Acórdão do Supremo Tribunal de Justiça
Processo:
96A162
Nº Convencional: JSTJ00030678
Relator: FERNANDO FABIÃO
Descritores: COMPETÊNCIA DO SUPREMO TRIBUNAL DE JUSTIÇA
QUESTÃO NOVA
FIANÇA
PRESSUPOSTOS
INTERPRETAÇÃO DO NEGÓCIO JURÍDICO
BOA-FÉ
CULPA IN CONTRAHENDO
Nº do Documento: SJ199609240001621
Data do Acordão: 09/24/1996
Votação: UNANIMIDADE
Tribunal Recurso: T REL COIMBRA
Processo no Tribunal Recurso: 322/95
Data: 11/07/1995
Texto Integral: N
Privacidade: 1
Meio Processual: REVISTA.
Decisão: NEGADA A REVISTA.
Área Temática: DIR PROC CIV. DIR CIV - TEORIA GERAL / DIR OBG.
Legislação Nacional:
Jurisprudência Nacional:
Sumário : I - Aos tribunais de recurso apenas cabe apreciar as questões já decididas pelos tribunais hierarquicamente inferiores e não questões novas só levantadas perante eles.
II - Não obsta à prestação de fiança o facto de a obrigação ser futura, mas exige-se que no momento da prestação da fiança a obrigação afiançada esteja determinada ou seja determinável.

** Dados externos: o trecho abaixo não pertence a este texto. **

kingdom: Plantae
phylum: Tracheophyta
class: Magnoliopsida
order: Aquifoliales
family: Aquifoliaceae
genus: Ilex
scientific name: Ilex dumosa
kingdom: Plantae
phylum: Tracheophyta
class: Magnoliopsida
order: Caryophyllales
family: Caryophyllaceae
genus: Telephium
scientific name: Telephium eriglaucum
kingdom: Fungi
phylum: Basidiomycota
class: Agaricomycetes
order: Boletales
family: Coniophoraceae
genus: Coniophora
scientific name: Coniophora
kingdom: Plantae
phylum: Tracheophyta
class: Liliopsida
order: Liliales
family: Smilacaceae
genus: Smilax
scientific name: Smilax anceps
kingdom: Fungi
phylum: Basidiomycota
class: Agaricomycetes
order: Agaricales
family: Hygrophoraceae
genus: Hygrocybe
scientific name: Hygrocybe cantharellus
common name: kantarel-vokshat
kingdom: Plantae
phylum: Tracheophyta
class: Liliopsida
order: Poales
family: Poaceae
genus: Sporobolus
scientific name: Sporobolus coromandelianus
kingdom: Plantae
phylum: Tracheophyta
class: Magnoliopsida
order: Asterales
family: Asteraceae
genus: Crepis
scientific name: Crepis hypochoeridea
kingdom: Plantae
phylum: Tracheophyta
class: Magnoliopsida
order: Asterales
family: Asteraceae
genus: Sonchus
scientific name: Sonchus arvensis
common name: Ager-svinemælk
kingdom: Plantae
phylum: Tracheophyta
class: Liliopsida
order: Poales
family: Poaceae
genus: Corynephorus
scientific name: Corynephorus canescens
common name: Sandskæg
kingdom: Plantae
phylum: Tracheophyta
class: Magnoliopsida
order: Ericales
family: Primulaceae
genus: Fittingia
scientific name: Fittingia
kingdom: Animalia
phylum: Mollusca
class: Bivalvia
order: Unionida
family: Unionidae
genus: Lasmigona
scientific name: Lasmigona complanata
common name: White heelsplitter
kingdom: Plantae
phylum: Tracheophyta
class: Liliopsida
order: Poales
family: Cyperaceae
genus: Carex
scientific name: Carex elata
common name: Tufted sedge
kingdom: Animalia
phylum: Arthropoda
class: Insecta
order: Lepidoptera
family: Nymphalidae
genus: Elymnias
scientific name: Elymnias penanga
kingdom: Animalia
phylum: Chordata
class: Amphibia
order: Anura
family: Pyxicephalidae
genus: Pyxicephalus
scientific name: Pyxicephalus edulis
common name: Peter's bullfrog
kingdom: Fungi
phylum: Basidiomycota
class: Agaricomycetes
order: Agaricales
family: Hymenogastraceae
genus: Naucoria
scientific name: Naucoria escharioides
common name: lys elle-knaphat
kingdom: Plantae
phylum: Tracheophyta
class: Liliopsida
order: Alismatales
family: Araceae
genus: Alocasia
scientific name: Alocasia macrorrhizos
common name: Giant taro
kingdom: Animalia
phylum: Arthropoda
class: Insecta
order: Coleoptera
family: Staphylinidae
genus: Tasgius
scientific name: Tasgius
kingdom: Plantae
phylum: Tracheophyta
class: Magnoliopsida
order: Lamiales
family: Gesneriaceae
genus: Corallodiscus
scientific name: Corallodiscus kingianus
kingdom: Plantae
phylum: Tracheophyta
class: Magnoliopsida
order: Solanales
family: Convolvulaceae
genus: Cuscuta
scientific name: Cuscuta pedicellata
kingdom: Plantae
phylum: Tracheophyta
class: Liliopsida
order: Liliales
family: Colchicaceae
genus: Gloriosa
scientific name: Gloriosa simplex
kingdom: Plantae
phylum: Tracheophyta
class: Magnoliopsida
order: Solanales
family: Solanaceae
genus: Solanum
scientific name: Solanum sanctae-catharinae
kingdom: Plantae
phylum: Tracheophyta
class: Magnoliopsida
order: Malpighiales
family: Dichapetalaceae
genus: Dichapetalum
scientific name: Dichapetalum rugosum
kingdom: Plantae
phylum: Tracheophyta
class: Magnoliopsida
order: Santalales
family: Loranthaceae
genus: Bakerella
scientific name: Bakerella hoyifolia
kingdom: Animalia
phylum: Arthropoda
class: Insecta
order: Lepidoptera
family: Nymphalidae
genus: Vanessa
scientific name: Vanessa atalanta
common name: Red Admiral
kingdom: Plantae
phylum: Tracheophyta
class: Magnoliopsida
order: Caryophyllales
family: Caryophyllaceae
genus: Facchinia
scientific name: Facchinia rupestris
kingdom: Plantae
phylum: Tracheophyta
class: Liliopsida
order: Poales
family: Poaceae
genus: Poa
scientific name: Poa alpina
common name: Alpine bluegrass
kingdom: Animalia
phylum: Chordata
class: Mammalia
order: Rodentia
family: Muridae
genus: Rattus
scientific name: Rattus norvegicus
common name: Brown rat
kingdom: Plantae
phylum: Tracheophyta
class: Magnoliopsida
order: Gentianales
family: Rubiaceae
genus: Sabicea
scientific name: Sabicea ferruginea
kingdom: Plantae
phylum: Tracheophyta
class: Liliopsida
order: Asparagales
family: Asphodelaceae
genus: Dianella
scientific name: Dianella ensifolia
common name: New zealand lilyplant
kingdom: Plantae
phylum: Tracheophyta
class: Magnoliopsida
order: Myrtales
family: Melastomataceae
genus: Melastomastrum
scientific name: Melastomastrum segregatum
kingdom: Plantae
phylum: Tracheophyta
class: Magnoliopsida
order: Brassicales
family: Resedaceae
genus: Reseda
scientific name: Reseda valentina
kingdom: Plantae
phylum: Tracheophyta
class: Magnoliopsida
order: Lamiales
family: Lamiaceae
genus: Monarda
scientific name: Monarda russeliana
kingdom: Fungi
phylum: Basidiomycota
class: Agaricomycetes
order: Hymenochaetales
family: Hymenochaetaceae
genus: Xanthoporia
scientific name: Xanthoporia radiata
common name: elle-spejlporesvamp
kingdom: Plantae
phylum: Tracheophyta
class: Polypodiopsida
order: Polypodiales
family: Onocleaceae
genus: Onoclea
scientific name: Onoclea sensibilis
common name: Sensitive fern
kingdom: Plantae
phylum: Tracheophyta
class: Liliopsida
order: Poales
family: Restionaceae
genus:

III - O artigo 236 n. 1 do CCIV66 consagra a teoria da impressão do destinatário, na medida em que a declaração negocial vale com o sentido que um declaratário normal, isto é, medianamente instruido, arguto e diligente, colocado na posição do declaratário real, perante o comportamento do declarante, lhe daria.
IV - Agir de boa fé é agir com diligência, zelo e lealdade correspondente aos legítimos interesses da contraparte, é ter uma conduta honesta e conscienciosa, uma linha de correcção e probidade, a fim de não prejudicar os legítimos interesses da outra parte, é não proceder de modo a alcançar resultados opostos aos que uma consciência razoável poderia tolerar.
V - A "culpa in contrahendo" consagrado no artigo 227 n. 1 do CCIV66 existe quando a violação dos deveres de protecção, de informação e de lealdade conduza à frustração da confiança criada na contraparte pela actividade do violador daqueles deveres ou quando tal violação retira às negociações o seu sentido substancial profundo de busca de um consenso na formação de um contrato válido.